The GW trustees deliberated for more than 18 months. Although they found the university hospital to be financially sound, it became clear to them that a significant infusion of private capital was the only way to maintain its standards of medical education, research, access and care in a competitive environment.

The attentiveness of GW's trustees to health care's new realities is not unique. Their counterparts at such leading institutions as Creighton University's 539-bed St. Joseph Hospital, the 760-bed Wesley Medical Center, the Lovelace Medical Center and the Scripps Foundation hospital have already reached agreement, or indicated a desire, to be acquired or managed in whole or majority part by investor-owned (for- profit) hospital systems.

Recently, the GW Medical Center's dean for administrative affairs, Philip S. Birnbaum, explained the bind in which his institution and many others across the United States are finding themselves.

"Increasingly over the past several yeas, although an operating surplus has been maintained in the Medical Center and in the hospital as a unit of the Medical Center, we have become concerned over our decreasing ability to generate capital. While we have so far been able to replace equipment in the hospital as required, the increasing pressure on reimbursement coupled with the increasing cost of new technology threatens the ability to maintain an adequate technological base in our hospital."

Birnbaum's emphasis on the need for new capital is underscored by the hard fact that charitable contributions have decreased as a percentage of hospital income from 21 percent in 1968 to only 4 percent in 1981. Also during this period, governmental contributions dropped from 23 percent to 12 percent. At the same time, hospital debt as a percentage of income has increased from 38 percent to 69 percent.
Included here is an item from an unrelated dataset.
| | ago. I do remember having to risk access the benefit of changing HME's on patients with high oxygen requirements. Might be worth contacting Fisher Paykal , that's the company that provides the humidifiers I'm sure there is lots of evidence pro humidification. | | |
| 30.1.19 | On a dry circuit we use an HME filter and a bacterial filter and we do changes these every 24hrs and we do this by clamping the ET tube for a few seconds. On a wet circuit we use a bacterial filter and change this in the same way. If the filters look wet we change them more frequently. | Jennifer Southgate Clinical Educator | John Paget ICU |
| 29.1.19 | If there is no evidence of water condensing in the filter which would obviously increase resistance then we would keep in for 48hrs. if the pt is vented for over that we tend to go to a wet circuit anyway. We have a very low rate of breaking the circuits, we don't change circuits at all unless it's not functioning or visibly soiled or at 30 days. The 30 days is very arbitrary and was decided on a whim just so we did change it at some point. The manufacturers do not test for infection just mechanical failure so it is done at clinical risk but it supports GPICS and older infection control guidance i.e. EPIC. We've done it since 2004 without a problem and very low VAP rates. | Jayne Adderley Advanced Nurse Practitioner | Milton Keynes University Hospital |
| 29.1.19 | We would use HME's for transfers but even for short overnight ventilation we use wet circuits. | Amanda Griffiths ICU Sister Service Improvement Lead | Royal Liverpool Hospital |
To meet the challenge, private health systems and teaching hospitals are forging innovative contractual arrangements designed to sustain high-quality care and patient access. Principal among these are commitments to continue teaching, research and indigent care at or above present levels. In GW's case, control of the hospital board by university officials is a prerequisite.
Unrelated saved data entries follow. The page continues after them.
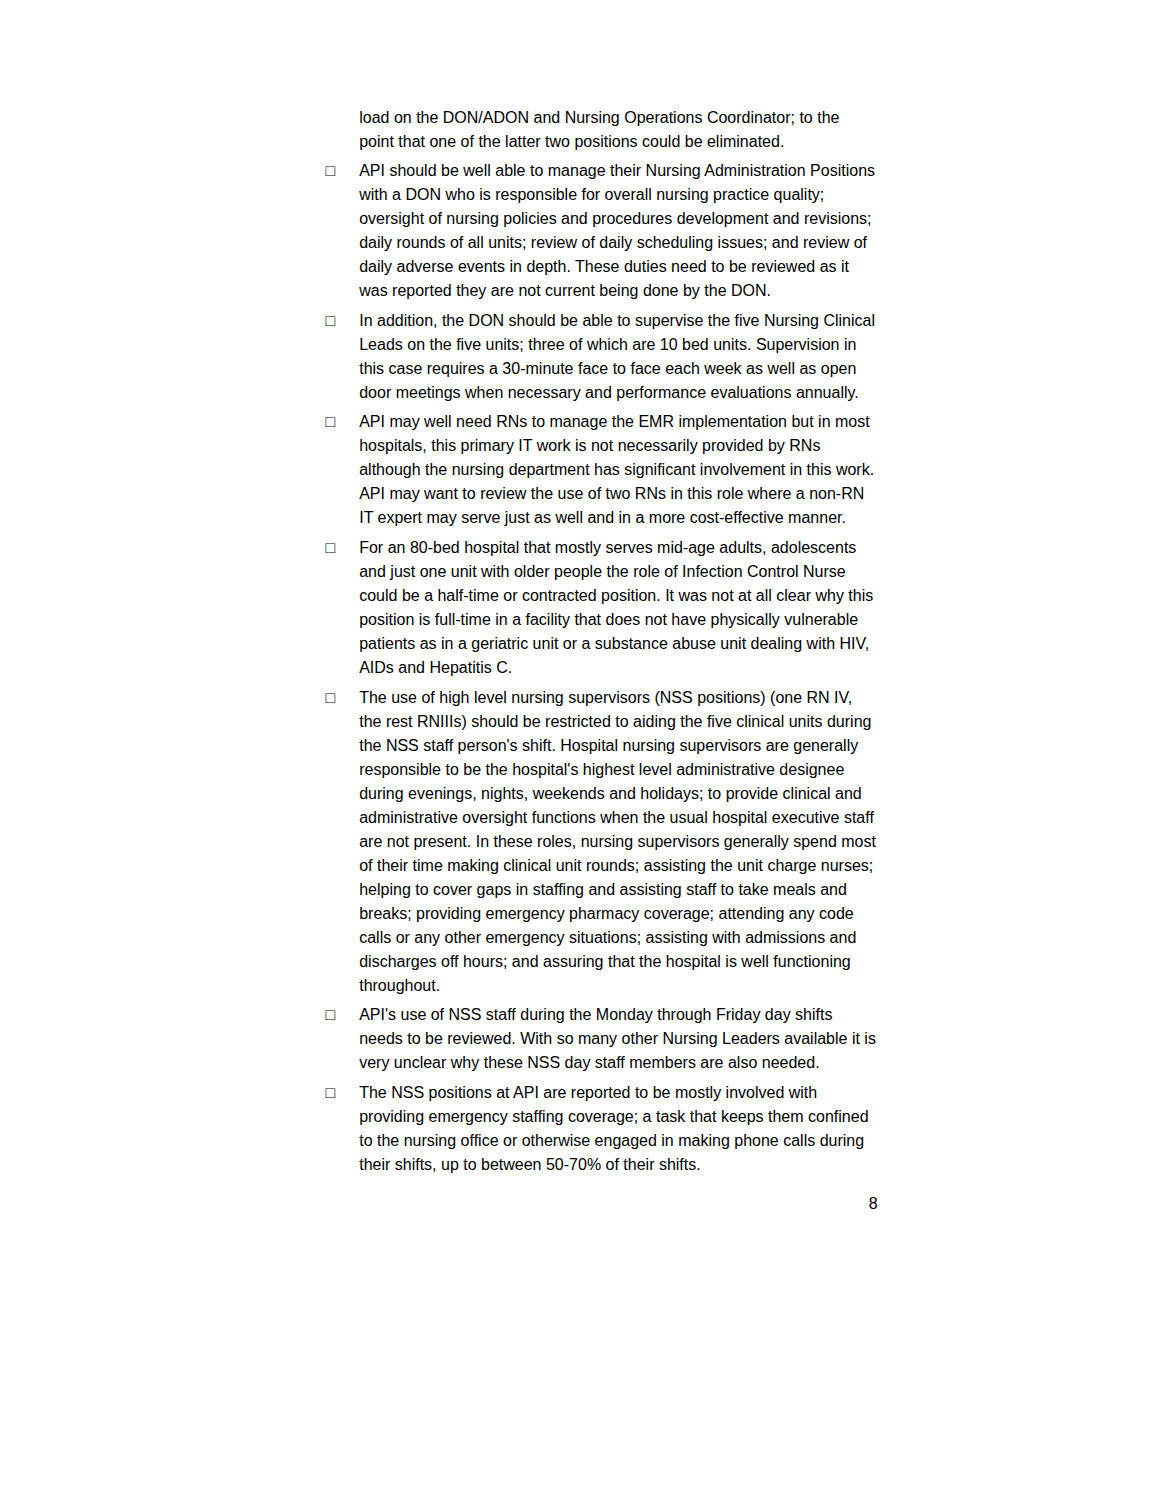load on the DON/ADON and Nursing Operations Coordinator; to the point that one of the latter two positions could be eliminated.
API should be well able to manage their Nursing Administration Positions with a DON who is responsible for overall nursing practice quality; oversight of nursing policies and procedures development and revisions; daily rounds of all units; review of daily scheduling issues; and review of daily adverse events in depth. These duties need to be reviewed as it was reported they are not current being done by the DON.
In addition, the DON should be able to supervise the five Nursing Clinical Leads on the five units; three of which are 10 bed units. Supervision in this case requires a 30-minute face to face each week as well as open door meetings when necessary and performance evaluations annually.
API may well need RNs to manage the EMR implementation but in most hospitals, this primary IT work is not necessarily provided by RNs although the nursing department has significant involvement in this work. API may want to review the use of two RNs in this role where a non-RN IT expert may serve just as well and in a more cost-effective manner.
For an 80-bed hospital that mostly serves mid-age adults, adolescents and just one unit with older people the role of Infection Control Nurse could be a half-time or contracted position. It was not at all clear why this position is full-time in a facility that does not have physically vulnerable patients as in a geriatric unit or a substance abuse unit dealing with HIV, AIDs and Hepatitis C.
The use of high level nursing supervisors (NSS positions) (one RN IV, the rest RNIIIs) should be restricted to aiding the five clinical units during the NSS staff person's shift. Hospital nursing supervisors are generally responsible to be the hospital's highest level administrative designee during evenings, nights, weekends and holidays; to provide clinical and administrative oversight functions when the usual hospital executive staff are not present. In these roles, nursing supervisors generally spend most of their time making clinical unit rounds; assisting the unit charge nurses; helping to cover gaps in staffing and assisting staff to take meals and breaks; providing emergency pharmacy coverage; attending any code calls or any other emergency situations; assisting with admissions and discharges off hours; and assuring that the hospital is well functioning throughout.
API's use of NSS staff during the Monday through Friday day shifts needs to be reviewed. With so many other Nursing Leaders available it is very unclear why these NSS day staff members are also needed.
The NSS positions at API are reported to be mostly involved with providing emergency staffing coverage; a task that keeps them confined to the nursing office or otherwise engaged in making phone calls during their shifts, up to between 50-70% of their shifts.
8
Despite these binding commitments on the part of both investor-owned systems and their new partners at teaching facilities, some critics worry that the poor will be forgotten in the new affiliations, claiming that investor-owned hospitals do not care for the medically uninsured. But the facts do not support these claims. In 1984, for example, 4.4 percent of the gross patient revenues of taxpaying investor-owned hospitals went to charity care and bad debt -- a percentage identical to that of private not-for- profit (tax-exempt) facilities.

To provide medical care for the indigent, our society has built public hospitals, using tax dollars. But the intensely competitive spirit of the health-care revolution has forced a certain amount of businesslike activity on all hspitals, activity that has resulted in strict utilization review, shortened patient lengths of stay, staff reductions, sharing of expensive technologies and a drastic drop in the rate of hospital cost increases. The unfortunate result is that hospitals cannot provide unlimited amounts of indigent care without their services suffering adversely.

"Free" medical care is free only to those who receive it. We as a society must decide how the bill is to be paid -- whether through increased taxes to support indigent care or through higher insurance premiums to private payers.

The growing indigent care problem is only one offshoot of the national movement toward privatization of social services that is a reflection of the decreasing availability of public funds. Rather than bemoan the entry of private health systems into the void created by government's withdrawal, we should recognize that only by harnessing the strengths of the profit motive through open-market competition and innovative delivery of care -- as in the case of GW -- can we maintain our nation's commitment to quality care.

The recent headlines -- "GW to Sell Hospital to Private Corporation" -- may trouble old guard elitists who cannot (or will not) comprehend the remarkable changes now taking place in health care. I think, though, that most observers would be more deeply troubled if the headlines were to proclaim instead, "No Money Available for Quality Care, Technology, Teaching or Research; Medical Progress Ends."